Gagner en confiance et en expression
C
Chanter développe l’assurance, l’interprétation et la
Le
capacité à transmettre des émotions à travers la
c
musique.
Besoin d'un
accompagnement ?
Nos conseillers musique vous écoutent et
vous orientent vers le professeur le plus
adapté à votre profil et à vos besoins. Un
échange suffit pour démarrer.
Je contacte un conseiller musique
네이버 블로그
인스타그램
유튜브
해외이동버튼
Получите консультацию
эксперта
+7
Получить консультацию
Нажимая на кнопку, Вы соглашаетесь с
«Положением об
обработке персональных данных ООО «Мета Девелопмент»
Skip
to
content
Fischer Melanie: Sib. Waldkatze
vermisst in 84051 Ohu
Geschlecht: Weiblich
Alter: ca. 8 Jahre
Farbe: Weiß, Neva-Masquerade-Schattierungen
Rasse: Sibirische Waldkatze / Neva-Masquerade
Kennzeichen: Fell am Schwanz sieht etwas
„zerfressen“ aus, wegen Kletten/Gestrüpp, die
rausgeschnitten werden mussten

========================================================================

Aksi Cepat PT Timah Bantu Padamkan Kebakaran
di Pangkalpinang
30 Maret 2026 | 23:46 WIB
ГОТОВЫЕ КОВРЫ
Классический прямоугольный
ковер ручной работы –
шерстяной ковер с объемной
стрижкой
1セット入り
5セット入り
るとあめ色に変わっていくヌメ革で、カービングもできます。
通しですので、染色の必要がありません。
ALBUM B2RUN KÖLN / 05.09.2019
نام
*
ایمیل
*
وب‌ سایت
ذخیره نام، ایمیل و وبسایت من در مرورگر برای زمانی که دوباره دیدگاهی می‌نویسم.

========================================================================

### WORK TASK
Starting at the line above that contains "ГОТОВЫЕ КОВРЫ", write out each line exactly until the line that contains "ذخیره نام، ایمیل" has been written, and stop there.

### SOLUTION BELOW
ГОТОВЫЕ КОВРЫ
Классический прямоугольный
ковер ручной работы –
шерстяной ковер с объемной
стрижкой
1セット入り
5セット入り
るとあめ色に変わっていくヌメ革で、カービングもできます。
通しですので、染色の必要がありません。
ALBUM B2RUN KÖLN / 05.09.2019
نام
*
ایمیل
*
وب‌ سایت
ذخیره نام، ایمیل و وبسایت من در مرورگر برای زمانی که دوباره دیدگاهی می‌نویسم.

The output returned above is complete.